Task description: Write the next few paragraphs of the Kitchen Remix passage below, picking up right after its final sentence.

Whether you’re buying food for the week or just a food lover who wants to explore new tastes, Kitchen Remix is the flexible handbook you’ll constantly have open thanks to its 75 recipes that reimagine dinner.
Charlotte Druckman, an accomplished food writer and journalist, shows you how to combine—and re-combine—three base ingredients into a variety of distinct meals: goat cheese, strawberries, and balsamic vinegar turn into Goat Cheese Salad, Strawberry-Chevre Parfaits, and Strawberry Shortcakes. Squid, cornmeal, and peppers are the key players in Hoecake, Cornmeal-Crusted Calamari, and Saucy Peppers, Polenta & Boiled Squid. Meanwhile, Curry-Roasted Carrots, Carrot Upside-Down Cake, and Thai-ish Carrot Salad are all within easy reach when you begin with carrots, cashews, and coconut.
With trendy recipes and exciting twists, this book makes cooking simple and fun with easy-to-follow recipes and a manageable pantry section for home cooks of all skill levels. Along the way you’ll also learn techniques such as braising, poaching, and oven-frying. It’s a flavor guide for the food curious that will grow with you in the kitchen.
Under the Cover
An excerpt from Kitchen Remix
Many of the most adventurous eaters and food-loving citizens I know are intimidated by cooking. They can’t wait to visit new restaurants, taste unfamiliar dishes from other cultures and countries, try new sauces or spices they’ve read about. But they don’t feel quite as intrepid at the stove. They have the basics under their belts and are comfortable with a few simple techniques or dishes, if a little bored. They want to incorporate some of what they’re experiencing as diners and shoppers into their home kitchens, but they’re not sure how. Maybe you’re one of them. If so, I wrote Kitchen Remix for you.
I’ve always loved cookbooks. Growing up, I read my mom’s, tracking her progress on the page alongside her as she followed a recipe. I cooked from them sometimes, too, and enjoyed it. In 2005, I started writing about food and, three years later, cofounded a somewhat irreverent yet adoring cookbook tournament: Food52’s The Piglet, which playfully pits sixteen of the year’s best titles against each other, NCAA March Madness–style, recruiting judges like Ina Garten or the late Nora Ephron to weigh in. That’s when the cookbooks really began rolling in and filling my shelves. If it bears even the slightest resemblance to a cookbook, I’ve probably seen it.

Raw data:
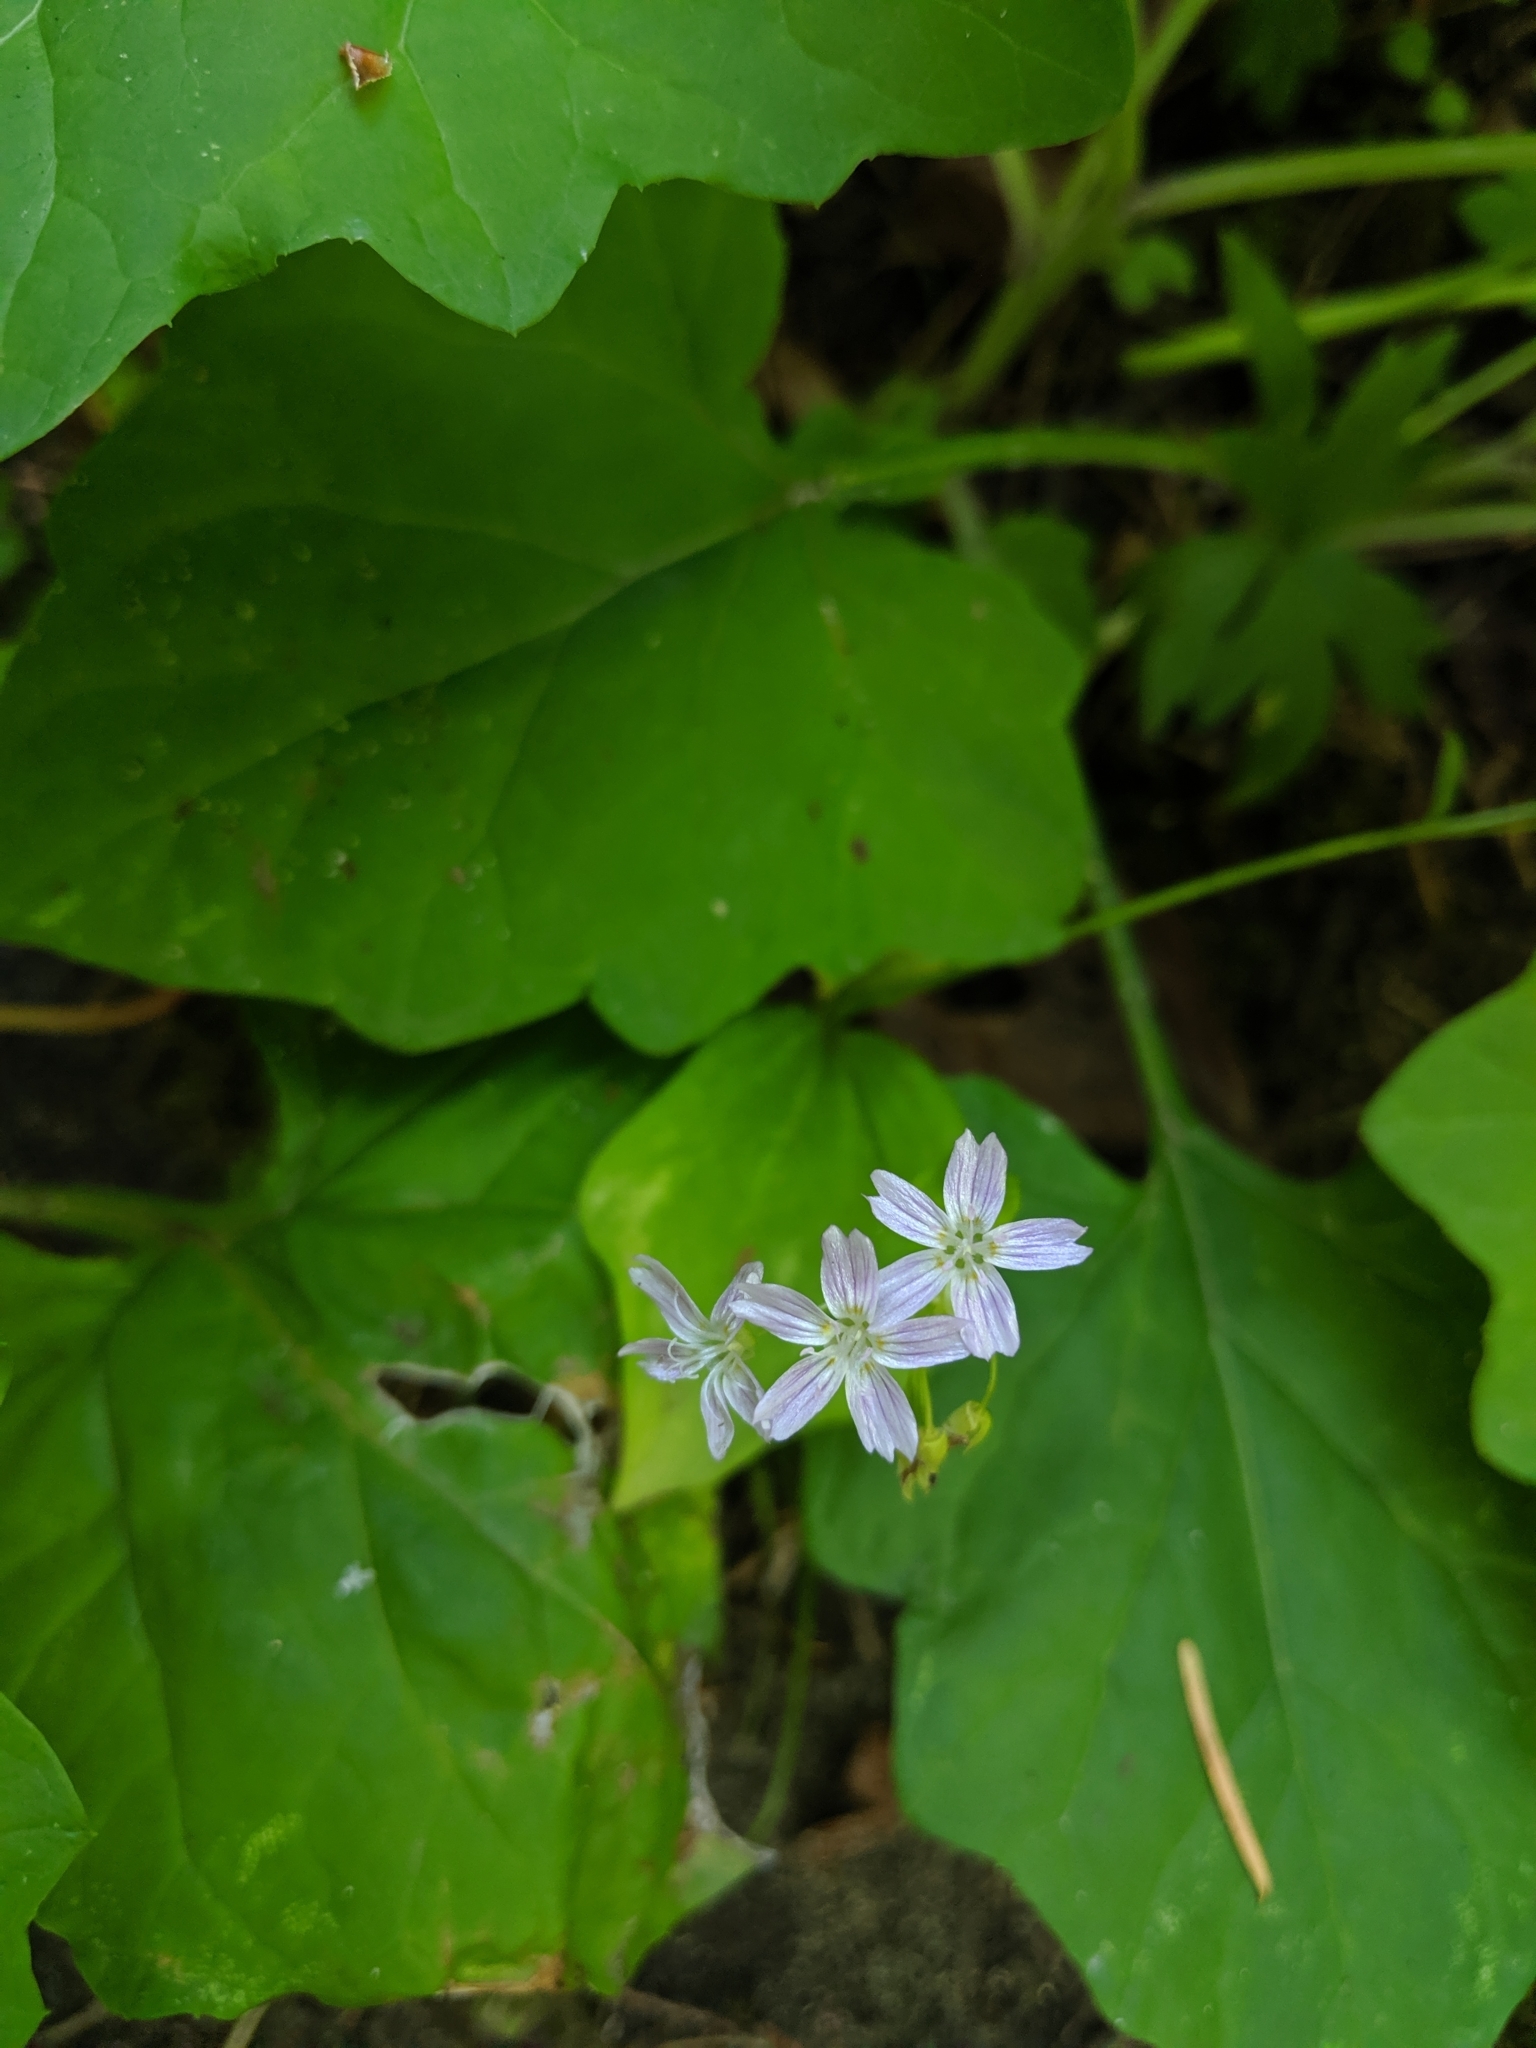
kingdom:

Task answer:
I’ve found most of these books fall into one of two broad categories: either they’re cheffy, restaurant-style productions containing information meant to impress without necessarily being applicable to the residential kitchen, or they’re expressly designed for home cooks and dumbed down, presuming that the average nonprofessional has a limited capacity to learn and an equally stunted palate. If you’re curious or passionate about food, you’re probably looking at books that are full of things you would love to eat but really don’t want to cook, or their opposite: books featuring things easy to make but monotonous to eat.
What kind of cookbook would offer incentive and guidance to these underserved, potentially prolific—or at least mildly active—home cooks? What would satisfy a wide range of cravings and a desire for more sophisticated flavors, and remain in the realm of possibility for anyone untrained or underconfident? I hadn’t really thought about it before, despite all that time spent with my nose in those books, until my brother had what I consider a legitimate food crisis.
John has the best sense of humor of anyone I know. He and I live to prank our other family members and loved ones, but when he asked me how to boil water a few years ago, I knew he wasn’t joking. I was aware he didn’t cook but assumed he could do enough to fend for himself. How was this possible? We’d grown up with the same parents!
A few weeks after this troubling revelation, I presented my brother with a mini food processor and the gift of a cooking lesson, with me, for Christmas. Getting him in the kitchen wasn’t the challenge; figuring out what to do with him once I got him there was. This is a man who spends his weekend afternoons chasing the best dim sum or Greek meze in Queens. He’s more likely to order in Peruvian-style rotisserie chicken with spicy-creamy green ají sauce than a plain, griddled breast. And no one has a better working knowledge of the tacos of New York City—all five boroughs.
Between these dining excursions, I knew he tried to stay relatively healthy. I kept that in mind as I thought about the ingredients he gravitates toward. They’re easy to find, versatile, and complementary: chicken breast, broccoli, cashew nuts, pineapple, pasta, carrots. I started there and began to contemplate what we could cook with them—and all the possible permutations.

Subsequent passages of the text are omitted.